Fait rare, le procureur Joël Garrigue donnait une conférence de presse un samedi, deux jours après le placement en garde à vue de trois policiers de la brigade anticriminalité (BAC) pour leur “coup d’achat” de cannabis. A ses côtés, le commissaire Philippe Miziniak parle d’une « maladresse ».
Dimanche à 9 heures: un communiqué est transmis par le Palais de Justice. Dans l’affaire impliquant des policiers métropolitains et locaux, deux ont été mis en examen des chefs de “faux en écriture publique et destruction de preuves”.
Ces deux policiers ont été placés sous contrôle judiciaire avec interdiction d’exercer toute activité de police judiciaire (rédaction de procès verbaux), toutes missions opérationnelles de police et toutes missions de voie publique. La troisième fonctionnaire de police à l’encontre de qui aucune infractions pénale n’est susceptible d’être retenue, n’a fait l’objet d’aucune mise en examen.
Les faits ont déjà été publiés par la presse locale : il y a dix jours, une équipe de la BAC a une information sur un trafic de stupéfiants dans leur circonscription. Deux d’entre eux se font passer pour des vendeurs, « une chasse », indique Joël Garrigue. Mais sans en référer à l’officier de permanence, ni au procureur comme le veut la loi.
Une fois le trafiquant interpellé, les trois policiers l’amènent au commissariat. C’est là que des dysfonctionnements sont relevés : sur les circonstances de l’interpellation, mais aussi sur des inexactitudes du procès verbal.
« Un faux procès verbal avec un faux nom de témoin, le véhicule accidenté du suspect, dont ils ont donné une fausse marque, déposé chez lui et non au commissariat, et enfin, son téléphone jeté dans le lagon, ont incité l’officier de permanence à avertir le commissaire Miziniak, qui m’a contacté le lendemain », détaille le procureur.
Pas des policiers « ripoux »
Ce dernier sollicite l’IGPN (Inspection générale de la police nationale), qui place les trois policiers en garde à vue après les avoir entendus. Une information judiciaire est ouverte pour faux en écriture et destruction d’objets pouvant servir de preuve.
Ils sont actuellement placés sous contrôle judiciaire avec l’interdiction d’exercer leur métier sur la voie publique, « mais non relevés de leurs fonctions », précise le commissaire Miziniak qui demande une enquête judiciaire « en toute transparence, pour confirmer qu’il s’agit bien d’un dysfonctionnement isolé et non généralisé ».
Ce dérapage de trois policiers n’a pas de motivation « crapuleuse », pour le procureur : « il n’y a pas eu volonté de s’enrichir.
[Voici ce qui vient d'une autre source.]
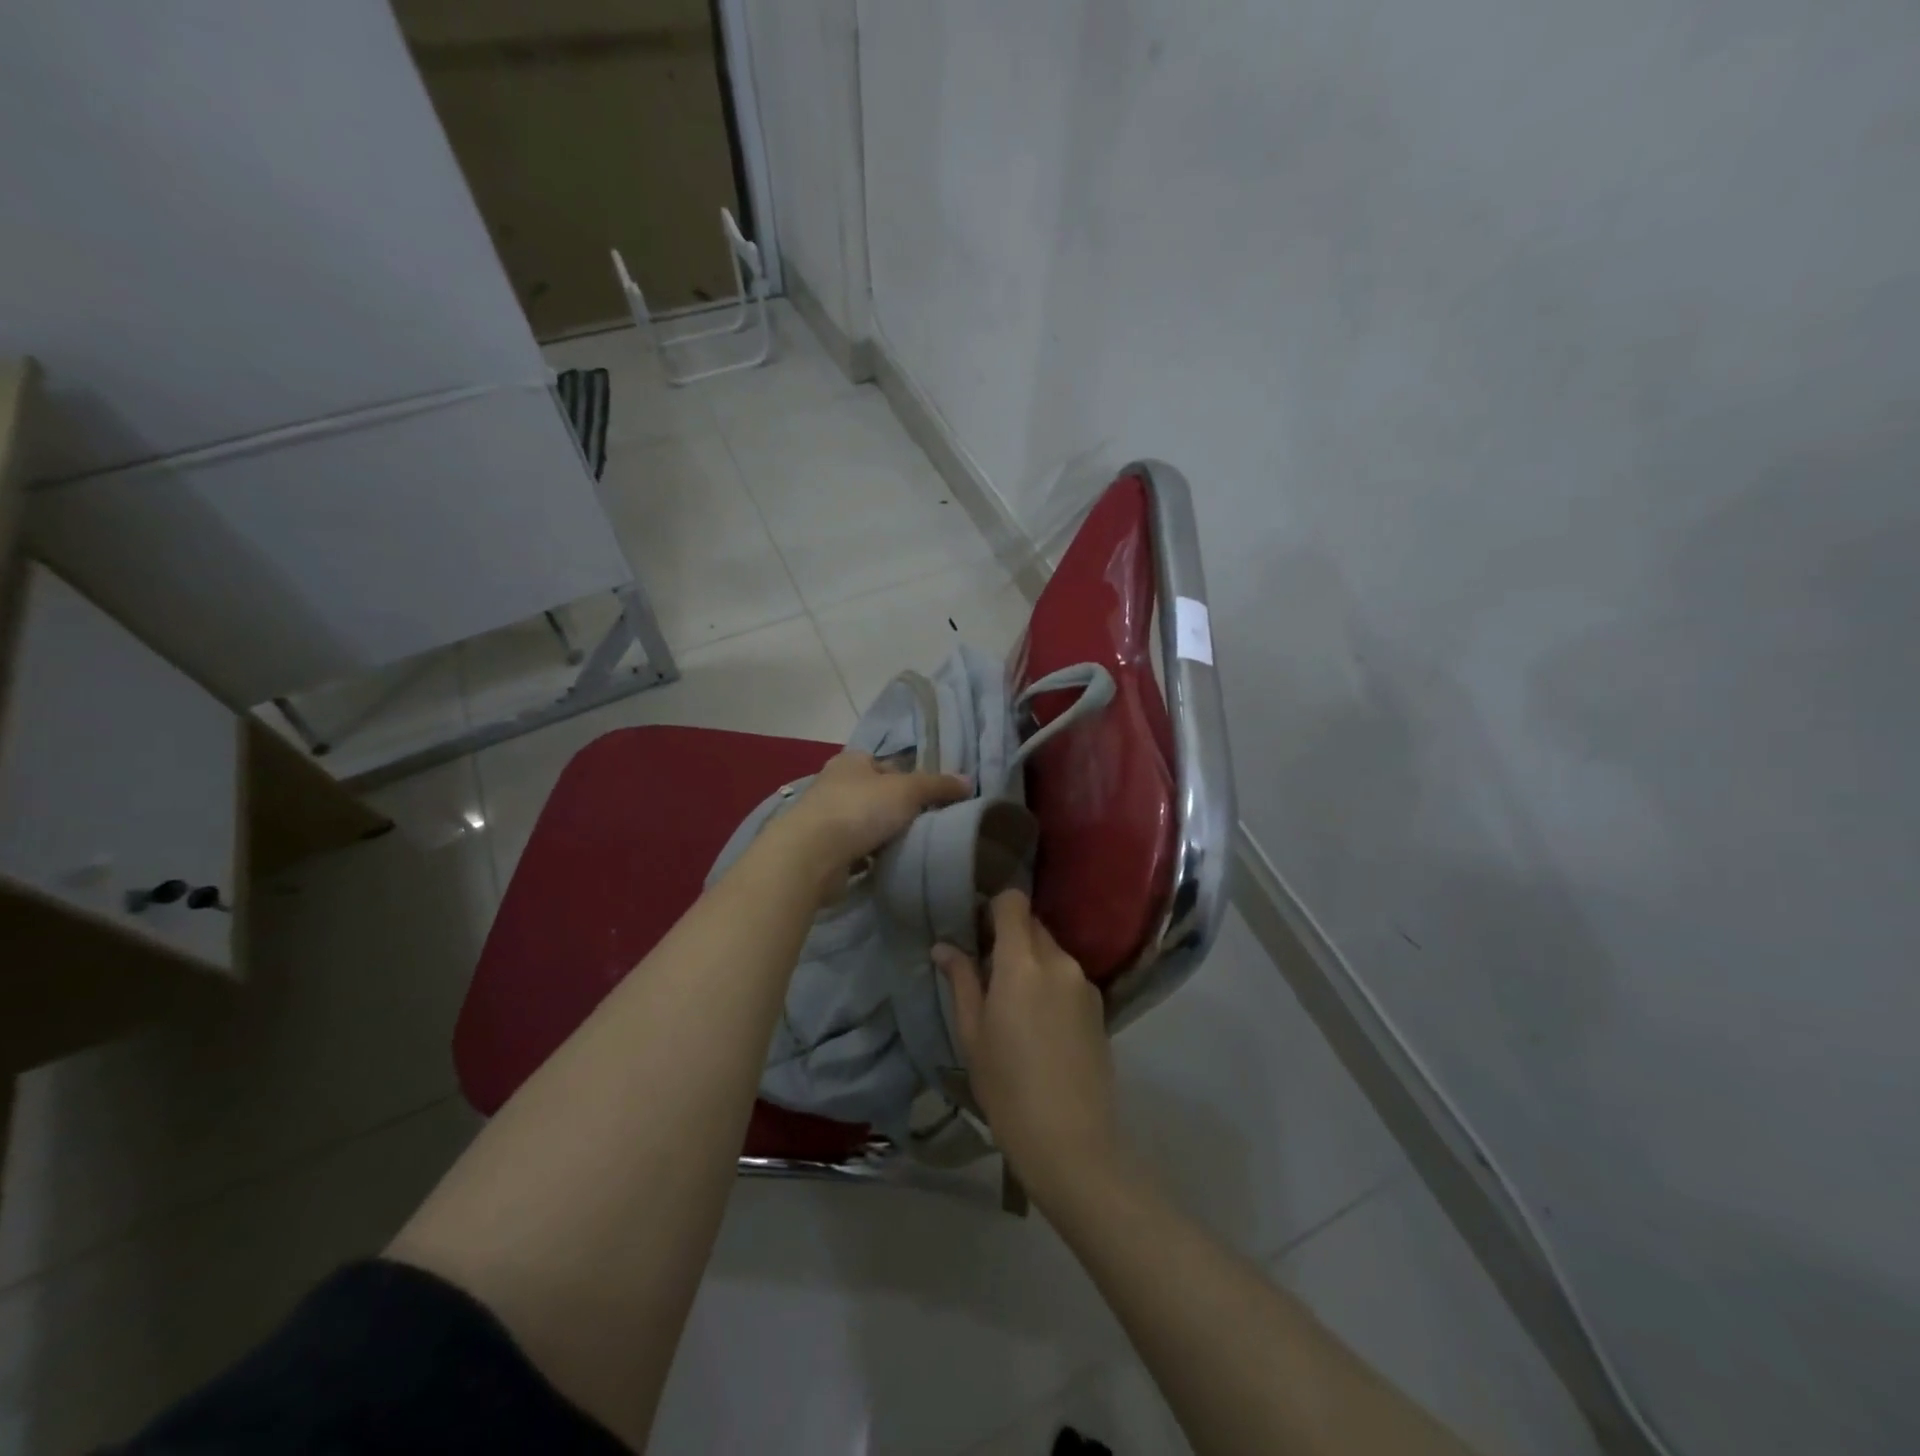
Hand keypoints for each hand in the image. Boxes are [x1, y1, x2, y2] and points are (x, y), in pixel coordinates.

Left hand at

Ce ne sont pas des policiers “ripoux”, sinon j’aurais demandé la prison. Ils se sont malgré tout comportés comme des délinquants ».
Le commissaire Miziniak qui connaît ses hommes qualifie ces faits d’actes de « maladresse, et d’inexpérience » : «sous la volonté de sortir une belle affaire, ils sont restés “dans le tunnel”, ce qui les a incités à prendre de mauvaises décisions, même si l’intention de départ était louable. »
Car les trois fonctionnaires pouvaient difficilement ignorer la procédure, l’un d’entre eux ayant été nommé officier de police judiciaire en avril 2014. Mais il avait été affecté récemment dans le service. La loi sera cependant de nouveau rappelée aux agents, indique le commissaire.
L’un des trois policiers n’est poursuivi qu’au titre de complice. Ils ont reconnu les faits et risquent jusqu’à 10 ans d’emprisonnement, et sur le plan disciplinaire, c’est le Conseil de discipline de la police nationale qui tranchera au regard de la sanction pénale, « la révocation n’est pas écartée ».
Cette affaire n’est pas révélatrice d’un contexte de trafic de bangué en évolution, « nous notons par contre la montée en puissance de cannabinoïdes, “substances chimiques” à Mayotte », révélait le procureur.
Quant au trafiquant présumé, « interpellé irrégulièrement, il sera relâché »… Le contraire de l’effet recherché par les fonctionnaires.
Une affaire qui a des parfums de la méthode de démantèlement de réseau attribuée il y a quatre ans à Mayotte au GIR (Groupe d’intervention régional) en marge de l’affaire Roukia, avec au moins un point divergent : la rapidité de l’enquête et la volonté de communiquer pour contrer toute interprétation.